Because if there’s one thing our sinful flesh loves more than sinning (or being prideful that we aren’t all that bad of sinners); if there’s one thing we love more than loving ourselves; it’s living in the delusion that we are in control. Independent. Self-reliant. Captains of our own ships. Masters of our own destinies. True north on our own compasses.

 

And this, when we’re honest with ourselves. Honest with what God says to us in his holy word, this is terrifying. Humbling. Brings us to our knees. Falling on our faces.

 

This is why we have a season of Lent. A time where our Lord brings us into the wilderness for testing. Where our Lord calls us to a new land and new promises. To journey with Abraham, out of nothingness into his promise. To travel with Paul on the Damascus road and go from breathing threats and murder, to preaching grace and mercy. To sit with Nicodemus in the dark and hear the wildness of God’s grace wash over us. 

 

“Truly, truly, I say to you, unless one is born from above he cannot see the kingdom of God.”

 

And that’s the way out of the labyrinth. That’s the way our Lord called Abram to travel. The road Jesus sent Paul journeying down. The way he invited Nicodemus to walk upon. To take the paths of the dead. To walk into the grave with Jesus. To see that we are dead in trespasses and sin. Unalive and in need of a new birth. That we are dead men walking from the moment we’re conceived. That we’re wicked and ungodly as Paul says we are. And that we’re right there with Nicodemus in the dark, confused and struggling to believe that which sounds unbelievable. 

 

Is there a way out? Where’s our rescue? What hope do we have? How can these things be, we join Nicodemus in asking?

 

And Jesus’ reply is simple. There are not many ways, but one way. And one way only. One door. One narrow path. Into death. Through the grave. And made alive again in the resurrection.

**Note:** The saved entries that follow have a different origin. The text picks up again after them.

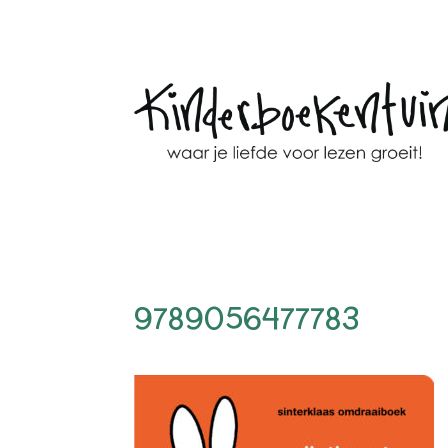
9789056477783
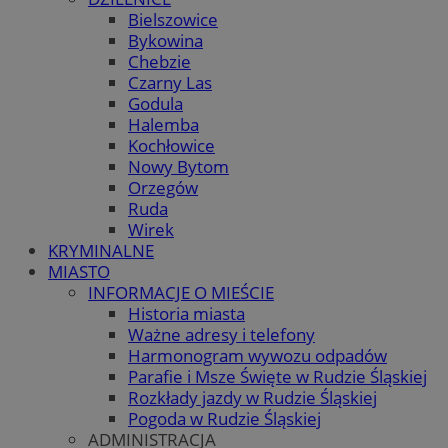
Bielszowice
Bykowina
Chebzie
Czarny Las
Godula
Halemba
Kochłowice
Nowy Bytom
Orzegów
Ruda
Wirek
KRYMINALNE
MIASTO
INFORMACJE O MIEŚCIE
Historia miasta
Ważne adresy i telefony
Harmonogram wywozu odpadów
Parafie i Msze Święte w Rudzie Śląskiej
Rozkłady jazdy w Rudzie Śląskiej
Pogoda w Rudzie Śląskiej
ADMINISTRACJA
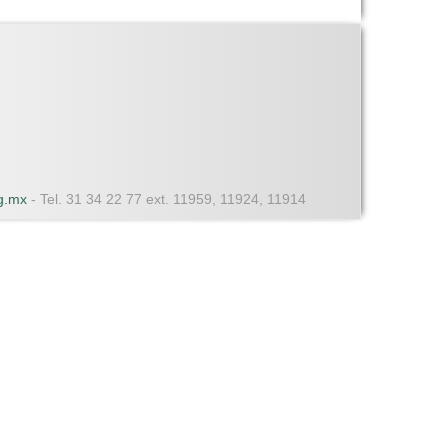
dg.mx
- Tel. 31 34 22 77 ext. 11959, 11924, 11914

St. Paul says it this way: For the promise to Abraham and his offspring that he would be heir of the world did not come through the law but through the righteousness of faith. 16 That is why it depends on faith, in order that the promise may rest on grace and be guaranteed to all his offspring

For Paul. For you. For me. It all rests on grace. And this grace is yours in Christ Jesus who gives life to the dead and calls into existence the things that do not exist.

Our Lord Jesus says it this way, so that you never forget: your life, faith, body and soul – all rests on grace. For as Moses lifted up the serpent in the wilderness, so must the Son of Man be lifted up,  that whoever believes in him may have eternal life. 

 “For God loved the world in this way, that he gave his only Son, that whoever believes in him should not perish but have eternal life.  For God did not send his Son into the world to condemn the world, but in order that the world might be saved through him.

In the Name of the Father and of the + Son and of the Holy Spirit. Amen.